#### SUPPLIED INFORMATION

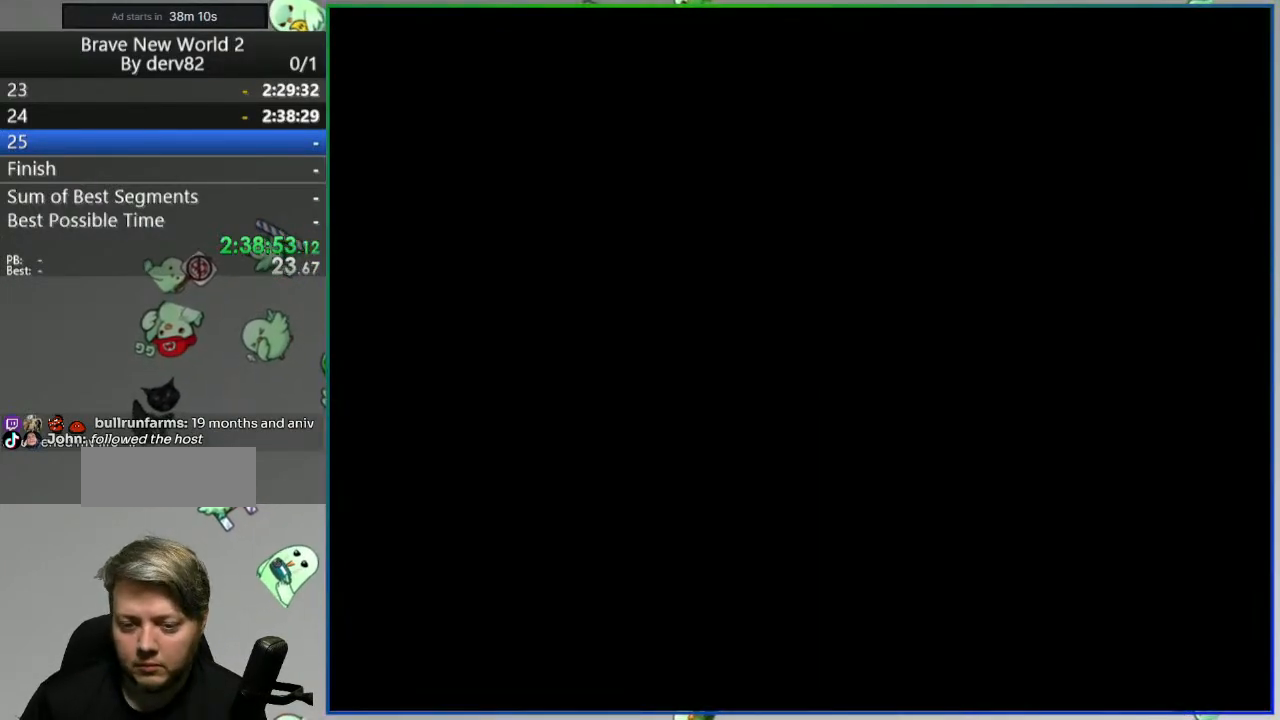
{"buttons": [], "events": []}
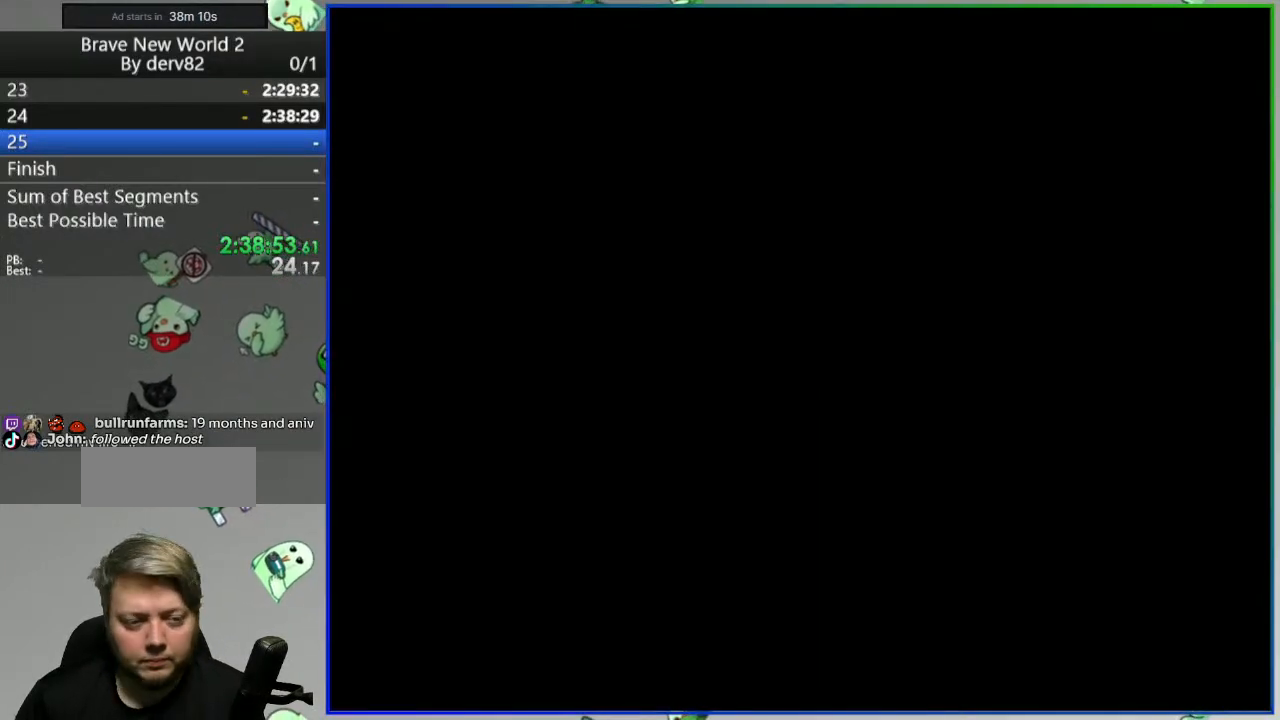
{"buttons": [], "events": []}
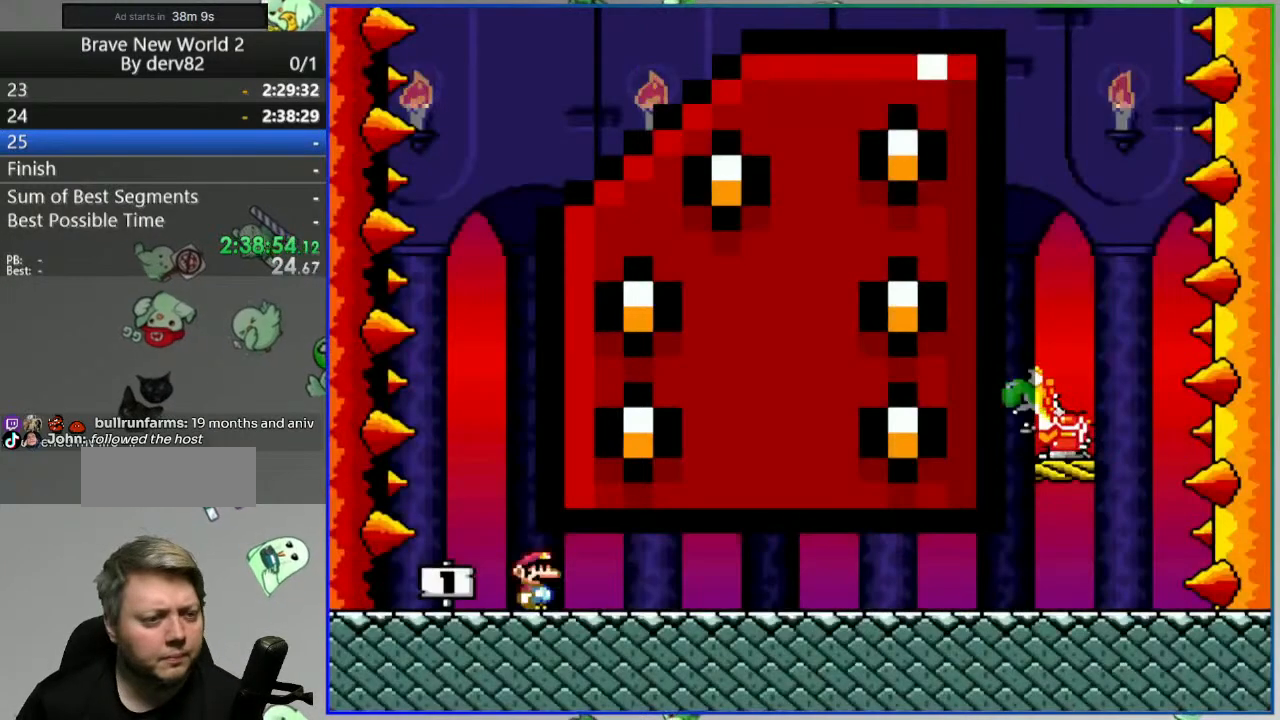
{"buttons": [], "events": []}
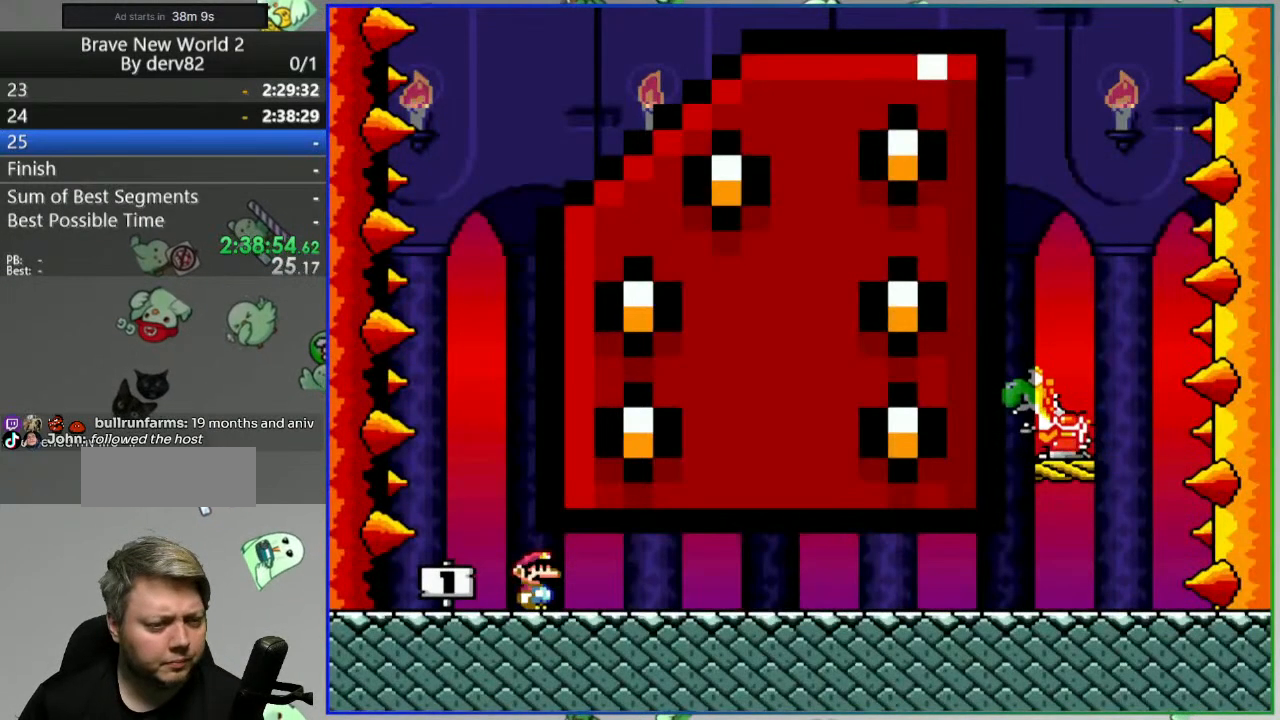
{"buttons": ["Y", "DPAD_RIGHT"], "events": [[33, "Y", "down"], [50, "DPAD_RIGHT", "down"]]}
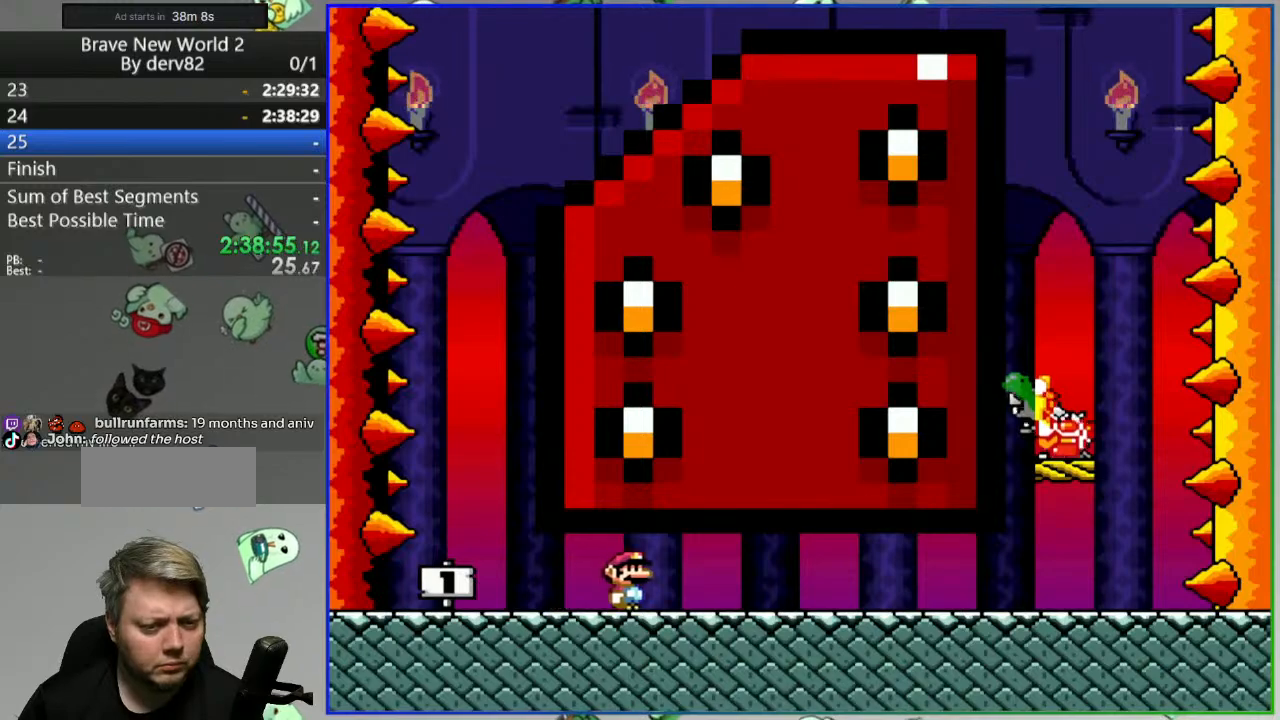
{"buttons": ["Y"], "events": [[250, "DPAD_RIGHT", "up"]]}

########

Print the complete listing exactly as it stands, without its pictures.

{"buttons": [], "events": []}
{"buttons": [], "events": []}
{"buttons": [], "events": []}
{"buttons": ["Y", "DPAD_RIGHT"], "events": [[33, "Y", "down"], [50, "DPAD_RIGHT", "down"]]}
{"buttons": ["Y"], "events": [[250, "DPAD_RIGHT", "up"]]}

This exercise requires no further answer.